## TO BE DONE
Convert the lines below into a Markdown table with two columns, Row and Line text. Number each line in order and leave out any blank lines.

## GIVEN ENTRIES

= = =

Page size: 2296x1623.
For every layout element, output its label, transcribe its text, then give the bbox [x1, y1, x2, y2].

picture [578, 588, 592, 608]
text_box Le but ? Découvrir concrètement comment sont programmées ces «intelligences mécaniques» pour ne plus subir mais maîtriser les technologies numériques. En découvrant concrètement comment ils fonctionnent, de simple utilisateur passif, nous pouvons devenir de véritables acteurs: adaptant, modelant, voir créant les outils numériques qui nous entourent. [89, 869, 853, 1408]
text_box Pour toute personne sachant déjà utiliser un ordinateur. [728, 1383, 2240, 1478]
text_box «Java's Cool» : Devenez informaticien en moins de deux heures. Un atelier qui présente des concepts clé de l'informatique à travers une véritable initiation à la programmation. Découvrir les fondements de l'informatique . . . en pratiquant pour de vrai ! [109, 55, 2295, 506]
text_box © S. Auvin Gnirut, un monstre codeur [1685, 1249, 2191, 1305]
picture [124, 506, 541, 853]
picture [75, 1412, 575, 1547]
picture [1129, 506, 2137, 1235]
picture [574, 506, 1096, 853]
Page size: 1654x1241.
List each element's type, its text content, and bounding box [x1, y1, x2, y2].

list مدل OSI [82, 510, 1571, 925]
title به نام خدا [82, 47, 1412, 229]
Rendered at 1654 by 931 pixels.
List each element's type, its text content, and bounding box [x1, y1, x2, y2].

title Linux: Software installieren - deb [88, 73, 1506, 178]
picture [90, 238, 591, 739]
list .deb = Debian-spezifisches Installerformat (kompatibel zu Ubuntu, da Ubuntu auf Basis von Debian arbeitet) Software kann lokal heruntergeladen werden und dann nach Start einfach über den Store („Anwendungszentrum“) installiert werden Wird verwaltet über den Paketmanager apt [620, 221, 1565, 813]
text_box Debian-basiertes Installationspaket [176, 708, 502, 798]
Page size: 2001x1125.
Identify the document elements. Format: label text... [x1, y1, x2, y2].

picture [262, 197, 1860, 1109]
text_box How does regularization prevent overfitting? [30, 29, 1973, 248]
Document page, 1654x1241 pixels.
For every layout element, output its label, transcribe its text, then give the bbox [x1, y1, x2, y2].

= = =

## ANSWER IN FULL
| Row | Line text |
|---|---|
| 1 | Page size: 2296x1623. |
| 2 | For every layout element, output its label, transcribe its text, then give the bbox [x1, y1, x2, y2]. |
| 3 | picture [578, 588, 592, 608] |
| 4 | text_box Le but ? Découvrir concrètement comment sont programmées ces «intelligences mécaniques» pour ne plus subir mais maîtriser les technologies numériques. En découvrant concrètement comment ils fonctionnent, de simple utilisateur passif, nous pouvons devenir de véritables acteurs: adaptant, modelant, voir créant les outils numériques qui nous entourent. [89, 869, 853, 1408] |
| 5 | text_box Pour toute personne sachant déjà utiliser un ordinateur. [728, 1383, 2240, 1478] |
| 6 | text_box «Java's Cool» : Devenez informaticien en moins de deux heures. Un atelier qui présente des concepts clé de l'informatique à travers une véritable initiation à la programmation. Découvrir les fondements de l'informatique . . . en pratiquant pour de vrai ! [109, 55, 2295, 506] |
| 7 | text_box © S. Auvin Gnirut, un monstre codeur [1685, 1249, 2191, 1305] |
| 8 | picture [124, 506, 541, 853] |
| 9 | picture [75, 1412, 575, 1547] |
| 10 | picture [1129, 506, 2137, 1235] |
| 11 | picture [574, 506, 1096, 853] |
| 12 | Page size: 1654x1241. |
| 13 | List each element's type, its text content, and bounding box [x1, y1, x2, y2]. |
| 14 | list مدل OSI [82, 510, 1571, 925] |
| 15 | title به نام خدا [82, 47, 1412, 229] |
| 16 | Rendered at 1654 by 931 pixels. |
| 17 | List each element's type, its text content, and bounding box [x1, y1, x2, y2]. |
| 18 | title Linux: Software installieren - deb [88, 73, 1506, 178] |
| 19 | picture [90, 238, 591, 739] |
| 20 | list .deb = Debian-spezifisches Installerformat (kompatibel zu Ubuntu, da Ubuntu auf Basis von Debian arbeitet) Software kann lokal heruntergeladen werden und dann nach Start einfach über den Store („Anwendungszentrum“) installiert werden Wird verwaltet über den Paketmanager apt [620, 221, 1565, 813] |
| 21 | text_box Debian-basiertes Installationspaket [176, 708, 502, 798] |
| 22 | Page size: 2001x1125. |
| 23 | Identify the document elements. Format: label text... [x1, y1, x2, y2]. |
| 24 | picture [262, 197, 1860, 1109] |
| 25 | text_box How does regularization prevent overfitting? [30, 29, 1973, 248] |
| 26 | Document page, 1654x1241 pixels. |
| 27 | For every layout element, output its label, transcribe its text, then give the bbox [x1, y1, x2, y2]. |